Eadie M J, Hooper W D, Dickinson R G
Department of Medicine, University of Queensland, Brisbane.
Med Toxicol Adverse Drug Exp. 1988 Mar-Apr;3(2):85-106. doi: 10.1007/BF03259935.
Intake of the anticonvulsant drug valproic acid, or its sodium salt, has been associated with occasional instances of severe and sometimes fatal hepatotoxicity. Probably at least 80 cases have occurred worldwide. The syndrome affects perhaps 1 in 10,000 persons taking the drug, and usually develops in the early weeks or months of therapy. Most instances have involved children, usually those receiving more than 1 anticonvulsant. Multiple cases have occurred in 2 families. The typical presentation is of worsening epilepsy, increasing depression of consciousness, and progressive clinical and biochemical evidence of liver failure. The liver has sometimes shown hepatocyte necrosis, and on other occasions widespread microvesicular steatosis, while cholestatic changes have also occurred. The appearances are interpreted as consistent with a drug toxicity reaction. During the hepatotoxicity increased amounts of unsaturated metabolites of valproate, notably 4-en-valproate, have been found in blood and urine. In 4 cases there has been evidence of impaired beta-oxidation of valproate with, in 1 case, accumulation of isomers of valproate glucuronide caused by intramolecular rearrangement of the conjugate. There are molecular structural similarities between 4-en-valproate and 2 known hepatotoxins (4-en-pentanoate and methylenecyclopropylacetic acid, the latter being responsible for hypoglycin poisoning). There are also clinical and histopathological similarities between valproate hepatotoxicity and both hypoglycin poisoning and certain spontaneous disorders of isoleucine metabolism (one pathway of valproate metabolism is analogous to oxidative degradation of isoleucine). Unsaturated metabolites of valproate, in particular 4-en-valproate, may contribute to the hepatotoxicity of the drug. However, since the hepatotoxicity appears to involve an element of idiosyncrasy, the primary defect in some cases may be an inherited or acquired deficiency in the drug's beta-oxidation. This defect may divert valproate metabolism towards omega-oxidation, with increased formation of the toxin 4-en-valproate, but may also allow increased formation of a toxic metabolite derived from isoleucine, since beta-oxidation of isoleucine derivatives will also be impaired.

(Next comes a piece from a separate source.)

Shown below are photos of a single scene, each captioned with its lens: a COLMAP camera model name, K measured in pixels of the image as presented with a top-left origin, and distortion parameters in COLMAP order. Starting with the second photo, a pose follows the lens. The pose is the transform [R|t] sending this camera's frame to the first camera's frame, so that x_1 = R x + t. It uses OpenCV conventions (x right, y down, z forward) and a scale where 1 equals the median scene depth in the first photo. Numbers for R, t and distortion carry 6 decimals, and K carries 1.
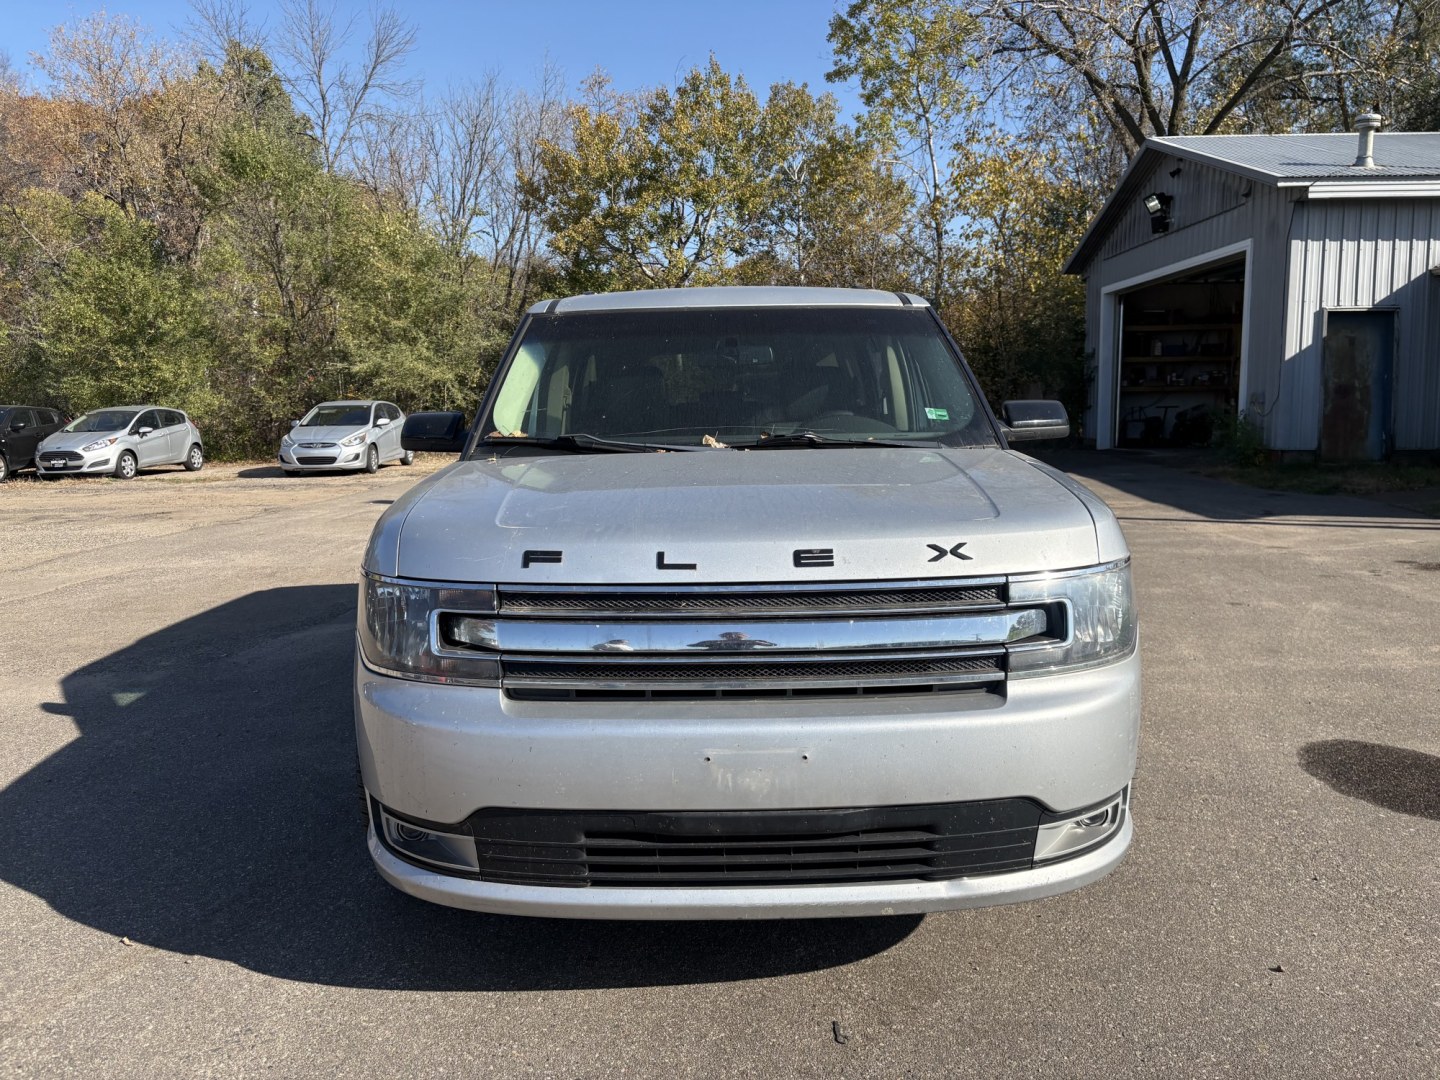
lens RADIAL K [[1152.5, 0, 713.1], [0, 1152.5, 542.8], [0, 0, 1]] dist [0.032470, -0.028009]
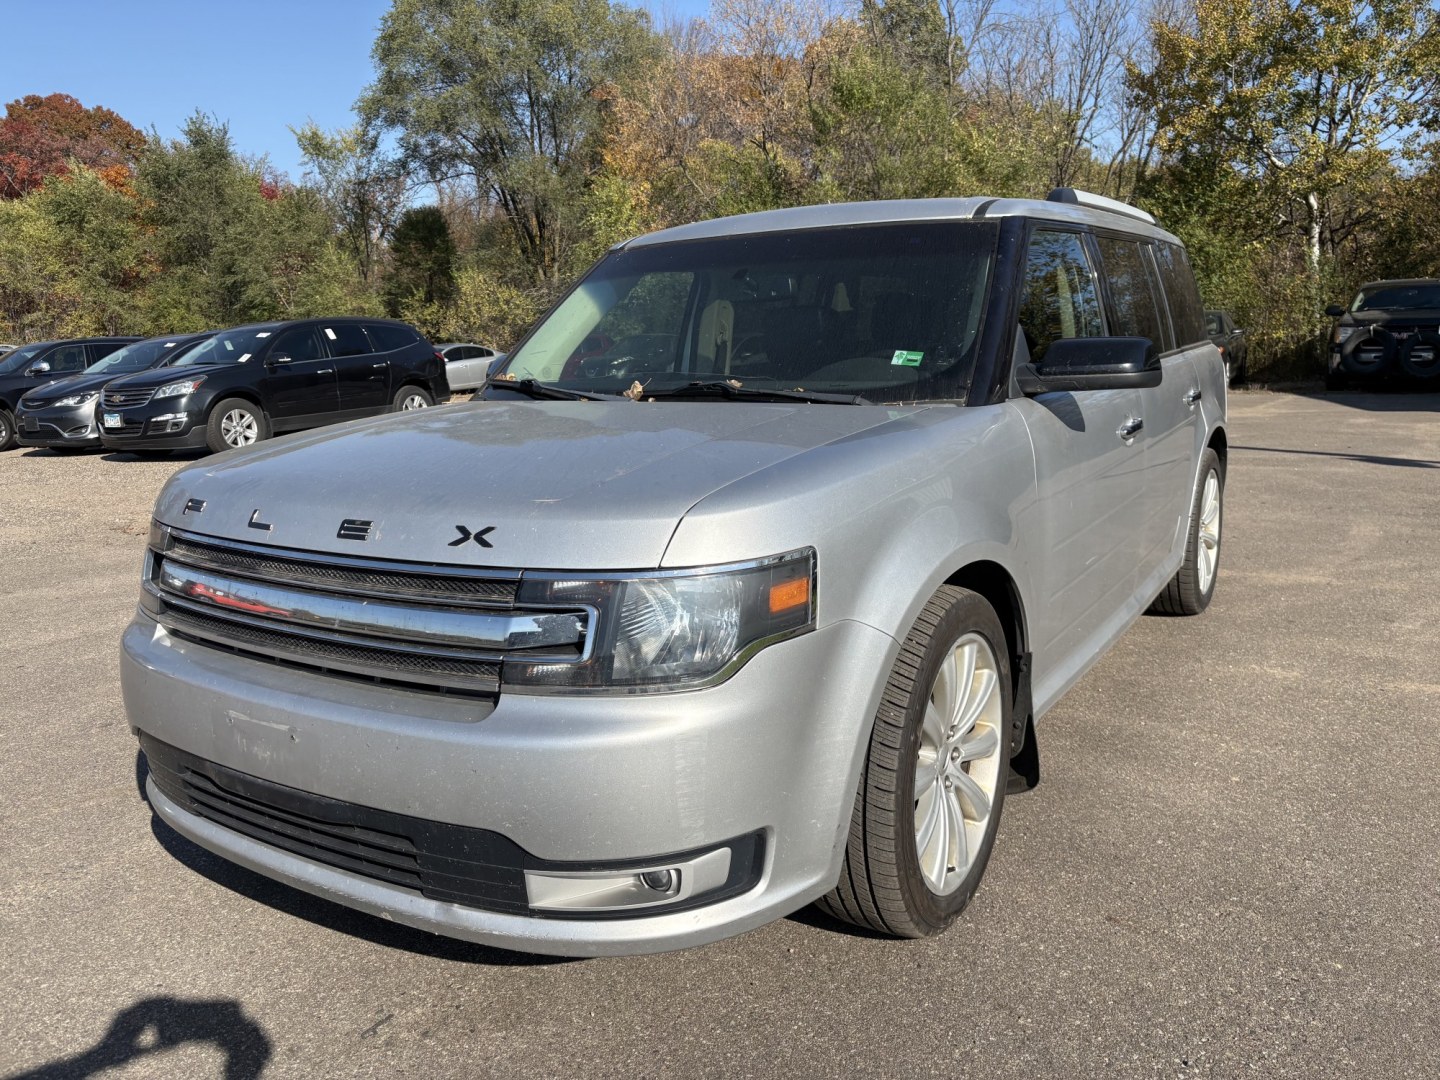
lens RADIAL K [[1152.5, 0, 757.0], [0, 1152.5, 554.2], [0, 0, 1]] dist [0.032470, -0.028009]
pose [[0.822716, 0.098716, -0.559815, 0.569456], [-0.053069, 0.993843, 0.097260, -0.048668], [0.565970, -0.050308, 0.822889, 0.270261]]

服用抗惊厥药物丙戊酸或其钠盐偶尔会引发严重的、有时甚至是致命的肝毒性。全球可能至少已发生80例。该综合征在服用此药的人群中发生率约为万分之一,通常在治疗的最初几周或几个月内出现。多数病例涉及儿童,通常是那些同时服用不止一种抗惊厥药物的儿童。在两个家庭中出现了多例病例。典型表现为癫痫病情恶化、意识障碍加重,以及出现肝功能衰竭的进行性临床和生化证据。肝脏有时表现为肝细胞坏死,其他时候则出现广泛的微泡性脂肪变性,同时也会发生胆汁淤积性改变。这些表现被认为与药物毒性反应一致。在肝毒性发作期间,血液和尿液中发现丙戊酸盐的不饱和代谢产物,尤其是4 - 烯丙戊酸的含量增加。有4例证据显示丙戊酸的β - 氧化受损,其中1例中,由于共轭物的分子内重排导致丙戊酸葡萄糖醛酸异构体蓄积。4 - 烯丙戊酸与2种已知的肝毒素(4 - 烯戊酸和亚甲基环丙基乙酸,后者是导致低血糖素中毒的原因)在分子结构上有相似之处。丙戊酸肝毒性与低血糖素中毒以及某些异亮氨酸代谢的自发性疾病在临床和组织病理学上也有相似之处(丙戊酸代谢的一条途径类似于异亮氨酸的氧化降解)。丙戊酸的不饱和代谢产物,特别是4 - 烯丙戊酸,可能是该药物肝毒性的原因。然而,由于肝毒性似乎涉及个体特异反应因素,某些病例中的主要缺陷可能是药物β - 氧化的遗传性或获得性缺乏。这种缺陷可能使丙戊酸代谢转向ω - 氧化,导致毒素4 - 烯丙戊酸形成增加,但也可能使源自异亮氨酸的有毒代谢产物形成增加,因为异亮氨酸衍生物的β - 氧化也会受损。